* **Trecho**
::::
O ministro das Relações Exteriores, Celso Amorim, negou hoje a informação de que o Brasil poderia enriquecer urânio para o Irã. No Itamaraty, a versão divulgada de que o País poderia se envolver nesse esquema, como forma de permitir um acordo entre Teerã e o Ocidente, originou-se de distorções de declarações do diretor da organização iraniana de Energia Atômica, Ali Akbar Salehi.

“Em nenhuma das conversas mantidas pelo governo brasileiro com o Irã foi tratada da possibilidade de enriquecimento do minério iraniano no País”, afirmou o chanceler Amorim, por meio de sua assessoria de imprensa.
::::
* **Dados fornecidos**
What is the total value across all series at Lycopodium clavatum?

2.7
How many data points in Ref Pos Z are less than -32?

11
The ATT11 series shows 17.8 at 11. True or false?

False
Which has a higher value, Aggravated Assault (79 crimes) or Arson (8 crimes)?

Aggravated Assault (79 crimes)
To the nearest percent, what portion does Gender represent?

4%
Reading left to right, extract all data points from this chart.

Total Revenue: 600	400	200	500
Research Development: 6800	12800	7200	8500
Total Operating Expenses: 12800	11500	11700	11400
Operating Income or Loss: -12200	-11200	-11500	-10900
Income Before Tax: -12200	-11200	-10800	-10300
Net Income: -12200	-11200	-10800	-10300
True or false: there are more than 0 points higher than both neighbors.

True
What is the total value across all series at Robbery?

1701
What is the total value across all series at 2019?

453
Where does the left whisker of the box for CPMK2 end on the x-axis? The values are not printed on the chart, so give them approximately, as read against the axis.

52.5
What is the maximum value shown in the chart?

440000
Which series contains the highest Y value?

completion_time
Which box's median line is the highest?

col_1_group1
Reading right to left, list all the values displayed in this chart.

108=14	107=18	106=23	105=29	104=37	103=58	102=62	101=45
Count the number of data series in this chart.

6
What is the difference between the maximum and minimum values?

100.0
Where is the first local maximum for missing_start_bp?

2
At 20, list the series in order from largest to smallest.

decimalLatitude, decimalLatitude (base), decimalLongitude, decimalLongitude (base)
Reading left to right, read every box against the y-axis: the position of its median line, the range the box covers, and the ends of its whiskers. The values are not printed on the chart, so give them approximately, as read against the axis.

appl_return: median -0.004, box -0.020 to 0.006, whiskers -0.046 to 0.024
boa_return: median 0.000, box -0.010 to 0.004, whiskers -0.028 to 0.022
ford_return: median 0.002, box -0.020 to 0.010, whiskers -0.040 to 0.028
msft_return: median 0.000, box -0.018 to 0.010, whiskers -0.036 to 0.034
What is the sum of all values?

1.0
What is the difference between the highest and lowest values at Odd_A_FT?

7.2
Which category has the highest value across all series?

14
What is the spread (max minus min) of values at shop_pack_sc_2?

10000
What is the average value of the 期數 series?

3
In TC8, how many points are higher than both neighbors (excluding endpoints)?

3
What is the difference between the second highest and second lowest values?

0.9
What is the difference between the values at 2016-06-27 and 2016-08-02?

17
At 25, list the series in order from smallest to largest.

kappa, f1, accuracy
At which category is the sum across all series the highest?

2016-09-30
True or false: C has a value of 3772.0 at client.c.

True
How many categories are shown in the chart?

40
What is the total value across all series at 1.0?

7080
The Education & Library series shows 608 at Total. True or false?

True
::::
* **Atividades propostas**
**a)** Segundo o trecho, de quem eram as declarações cuja distorção deu origem à versão sobre o envolvimento do Brasil?
**b)** Transcreva do trecho a passagem entre "O ministro das" e "Ali Akbar Salehi.", ambos inclusive.
**c)** Reescreva de forma mais concisa o parágrafo do trecho que começa por "O ministro das Relações Exteriores", mantendo suas informações principais.

* **Respostas esperadas**
**a)** Eram de Ali Akbar Salehi, diretor da organização iraniana de Energia Atômica.

**b)**
O ministro das Relações Exteriores, Celso Amorim, negou hoje a informação de que o Brasil poderia enriquecer urânio para o Irã. No Itamaraty, a versão divulgada de que o País poderia se envolver nesse esquema, como forma de permitir um acordo entre Teerã e o Ocidente, originou-se de distorções de declarações do diretor da organização iraniana de Energia Atômica, Ali Akbar Salehi.

**c)** O chanceler Celso Amorim negou hoje que o Brasil poderia enriquecer urânio para o Irã. Segundo o Itamaraty, essa versão, apresentada como forma de permitir um acordo entre Teerã e o Ocidente, surgiu de distorções de declarações de Ali Akbar Salehi, diretor da organização iraniana de Energia Atômica.